Impact and Mechanism of TFAM on Chemotherapy Resistance in Ovarian Cancer Cells through Metabolic Reprogramming Regulation

　　Objective: To investigate the role of mitochondrial transcription factor A (TFAM) in platinum-resistant ovarian cancer cells, with a focus on its effects on metabolic reprogramming and sensitivity to platinum-based drugs.
　　Objective: To investigate the role of mitochondrial transcription factor A (TFAM) in platinum-resistant ovarian cancer cells, with a focus on its effects on metabolic reprogramming and sensitivity to platinum-based drugs.
　　Methods: Mitochondrial function and metabolic characteristics of platinum-resistant ovarian cancer cells were first analyzed. Subsequently, a TFAM-overexpressing cell model was established to assess its impact on platinum sensitivity, mitochondrial function, and aerobic glycolysis, with further analysis of glycolytic enzyme and drug resistance protein expression.
　　Results: Platinum-resistant ovarian cancer cells showed significant mitochondrial dysfunction (reduced oxygen consumption rate) and enhanced aerobic glycolysis (increased extracellular acidification rate, glucose uptake, and lactate production). TFAM was downregulated in resistant cells, while TFAM overexpression significantly enhanced platinum sensitivity (p < 0.01), restored mitochondrial function, and inhibited aerobic glycolysis. Expression levels of glycolytic enzymes and drug resistance proteins were also downregulated (p < 0.05).
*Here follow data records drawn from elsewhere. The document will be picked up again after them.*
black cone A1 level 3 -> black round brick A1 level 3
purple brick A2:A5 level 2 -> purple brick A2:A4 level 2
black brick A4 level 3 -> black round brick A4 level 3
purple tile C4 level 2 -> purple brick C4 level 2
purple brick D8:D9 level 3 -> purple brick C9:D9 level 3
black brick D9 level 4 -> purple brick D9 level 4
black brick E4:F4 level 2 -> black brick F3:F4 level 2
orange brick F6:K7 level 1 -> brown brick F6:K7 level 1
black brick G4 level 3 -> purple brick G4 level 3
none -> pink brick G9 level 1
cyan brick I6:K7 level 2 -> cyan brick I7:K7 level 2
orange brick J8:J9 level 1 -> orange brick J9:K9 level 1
　　Conclusion: TFAM downregulation is associated with suppressed oxidative phosphorylation and enhanced aerobic glycolysis in platinum-resistant ovarian cancer cells. TFAM overexpression can restore cellular dependence on oxidative phosphorylation and increase platinum sensitivity, suggesting TFAM as a potential therapeutic target to counteract platinum resistance.